C’est à la suite d’un voyage avec une amie sur le Chemin de Compostelle que ce désir a pris corps : « On s’était donné comme règle d’écrire et de dessiner tous les jours. J’avais toujours dans un coin de ma tête l’idée que je voulais écrire, mais je n’avais jamais rien envoyé à des éditeurs. À Conques, il y avait une librairie des éditions du Rouergue. Je leur ai posté huit pages de mon carnet. Ils ont décroché leur téléphone dans les dix jours, ils m’ont demandé la suite. Ce premier livre est sorti. Il a très bien marché donc ils m’en ont demandé un autre donc j’ai fait les Chemins de Stevenson ; il a très bien marché et j’en ai fait un par an pendant sept ans. Ça a participé à lancer la mode des carnets de voyage « de proximité ». Je marchais, je peignais… être payée pour faire ça c’est un peu le rêve ! Puis je suis passée à des livres plus travaillés, de la poésie… »
Également professeure - d’histoire-géographie dans un collège, d’aquarelle dans sa maison dijonnaise où ronfle un chat- , Anne Le Maître se félicite d’avoir choisi « sa » voie, celle de l’écriture. « Écrire et dessiner font partie des cadeaux. Je ne les mets pas sur le même pied parce que pour moi les dessins sont de l’ordre du lâcher-prise, de la porosité, de la présence au monde absolu mais dans un état très détendu. Il n’y a pas d’enjeu existentiel alors que l’écriture c’est mon sang ! Même si je n’avais jamais publié un seul livre, je crois que j’aurais écrit tous les jours. C’est ma manière de comprendre le monde, de le ressaisir. »
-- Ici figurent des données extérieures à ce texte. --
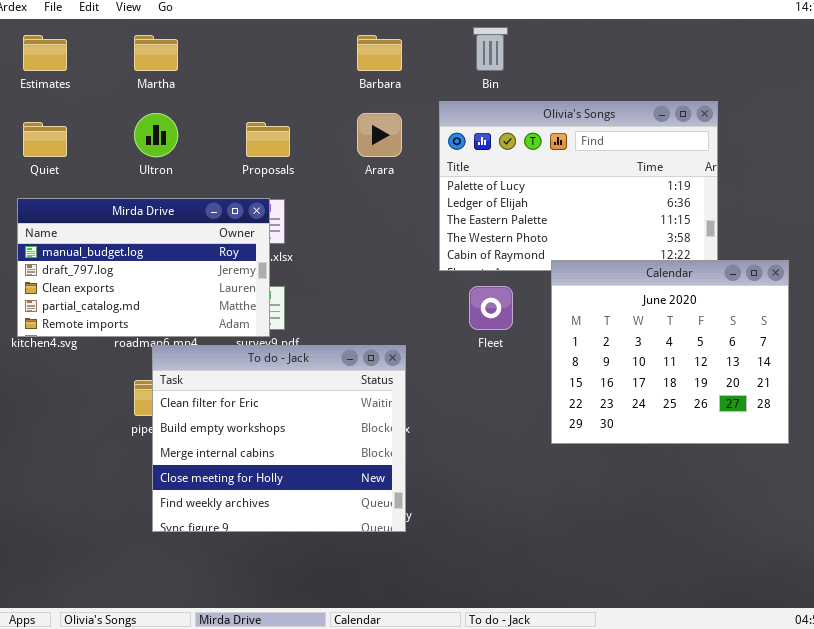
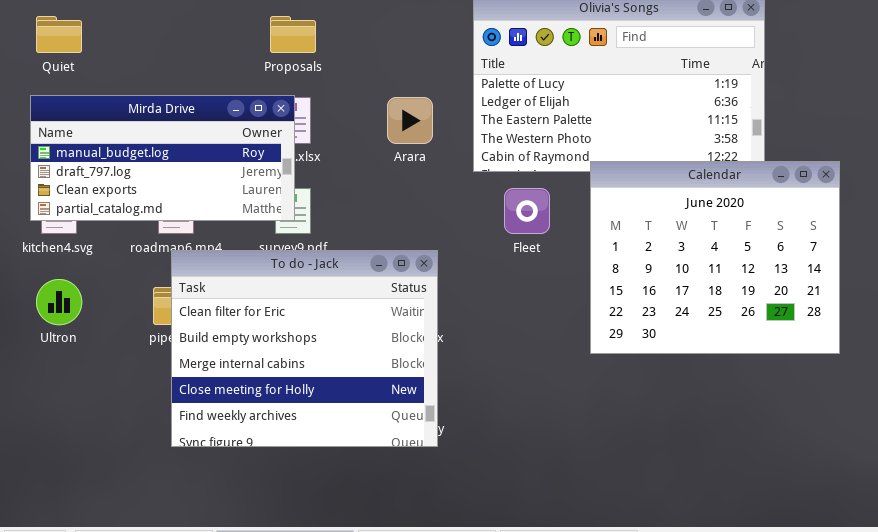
Ultron: [134,113,178,157] -> [36,279,82,325], moved
Arara: [357,113,402,157] -> [387,97,433,144], moved
Mirda Drive: [17,198,270,337] -> [30,95,295,221], resized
Une manière aussi de retrouver par le truchement de l’art, le monde des vivants. Et puis le soir, retourner dans ce jardin, où les arbres ivres d’oiseaux en villégiature prolongée ou juste de passage, rappelle à celle qui en connaît les noms et les habitudes, que malgré le deuil et la tristesse, la joie demeure.